Defying gravity, the four 8-foot clay bodies of Rose B. Simpson’s Countdown, her new body of works commissioned by the SCAD Museum of Art, pack a powerful presence. The figures stick their necks out, fully leaning with foreheads against the glass. It’s an act of tremendous faith, an assumption that both the glass will hold, and we, the viewer, will catch them if all falls apart. The figures themselves are thin, androgynous, their bodies built from pockmarked clay surfaces. They are impressive, adorned with Native American glyphs and long hanging prayer beads. Their faces are stripped down, eroded to their essential humble cores with stoic expressions. Laid bare, the four figures feel as though they directly gaze at us in compassionate confrontation, a sincere attempt at reasoning. The viewer is left to answer their provocation with a broad tapestry of potential meanings: deeper understandings of nature and death, power and politics, capitalism and strength, art, and beauty. Standing under these sculptures is an emotional journey of mind and body.
The exhibition is so captivating, but I can never fully take my mind off the SCAD Museum of Art as a building. The museum is situated in a renovated antebellum railroad complex. The distinctive Savannah Gray Bricks that make up the railway structure and the surrounding freight warehouses date back to 1853. When Henry McAlpin, the owner of the Hermitage Plantation, realized his land was situated on a rare-grey colored clay that was not suitable for crops, he redirected the labor of enslaved people from farming to hand-forming bricks—the resulting materials made the foundation for this art museum in a historically preserved building. The museum building itself conjures irreconcilable issues of monumentality, of memory, life, the hereafter.
Countdown puts the building, the bricks themselves, front and center. Tonally the bricks and the sculptures mimic each other. It’s a reminder that despite their differences, complicated histories, they are clay objects forged from the same earth. Simpson’s works are situated in the Jewel Box gallery, a series of four glass enclosures that break up the façade of the building and create a sun-filled threshold, cutting into the sidewalk. It’s the museum’s public face, the one space that is always open, always free. The figures are frozen in time, as the speed of the world is on full display. There is a reflection off the glass from the outside, the place you are standing projected back at you. You become more mindful of how you stand; you re-acquaint yourself what and where you stand. It’s slow looking at its finest.

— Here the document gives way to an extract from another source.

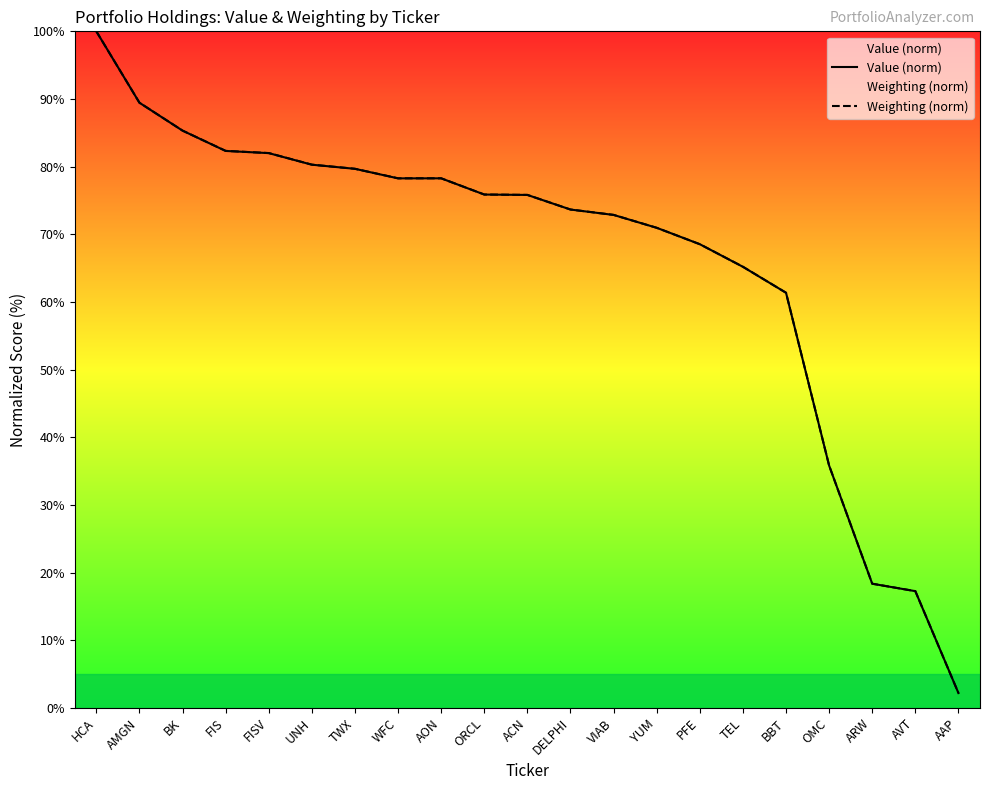

Reading left to right, what are all the values shown in this chart?

Value (norm): 100.0	89.4	85.3	82.3	82.0	80.3	79.7	78.3	78.3	75.9	75.8	73.7	72.9	71.0	68.5	65.2	61.4	35.8	18.3	17.3	2.2
Weighting (norm): 100.0	89.5	85.3	82.3	82.0	80.3	79.7	78.3	78.3	75.9	75.8	73.7	72.9	71.0	68.5	65.2	61.4	35.8	18.4	17.3	2.2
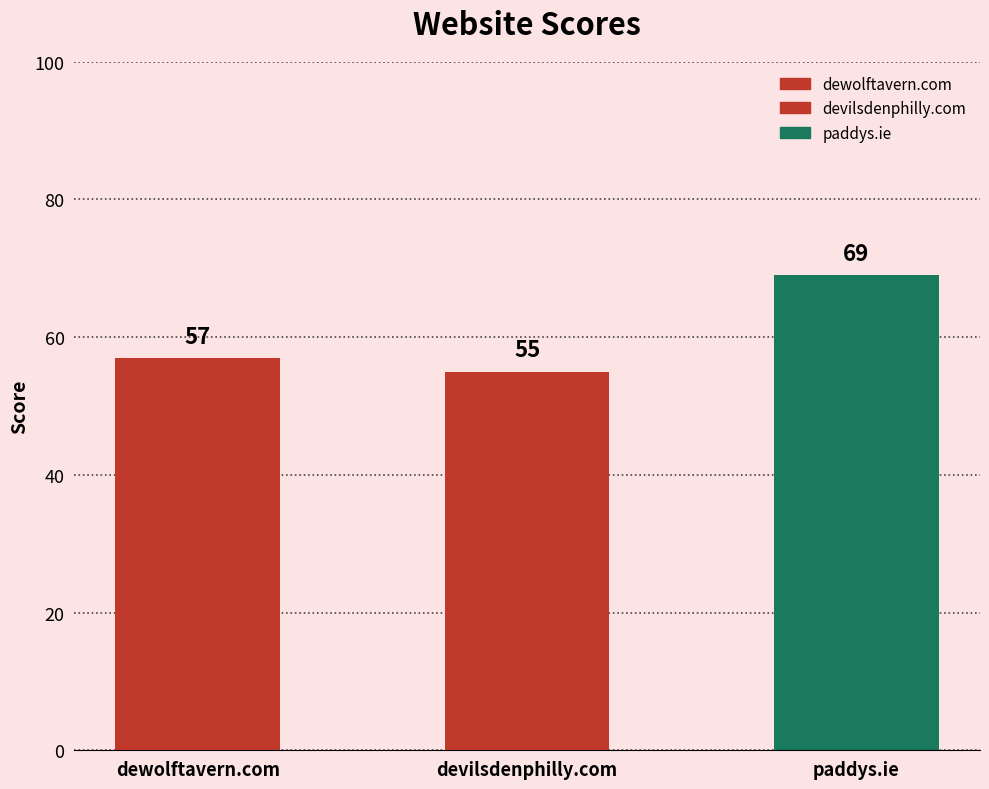

What is the sum of the values at devilsdenphilly.com and dewolftavern.com?

112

In opposite corners on the glass and the walls behind the sculptures sit flattened sundials with their corresponding vinyl design. Alluding back to the exhibition’s title this is the Countdown, the rare and elusive moment where the world is aligned. The magic hour as the sun rises and falls, where communication and connection happen in the form of perfect synchronicity. I stand, unsettled, waiting beneath these timeless sculptures with the suspense of the sun.
Rose B. Simpson’s Countdown is on view at SCAD Museum of Art in Savannah through July 16, 2021.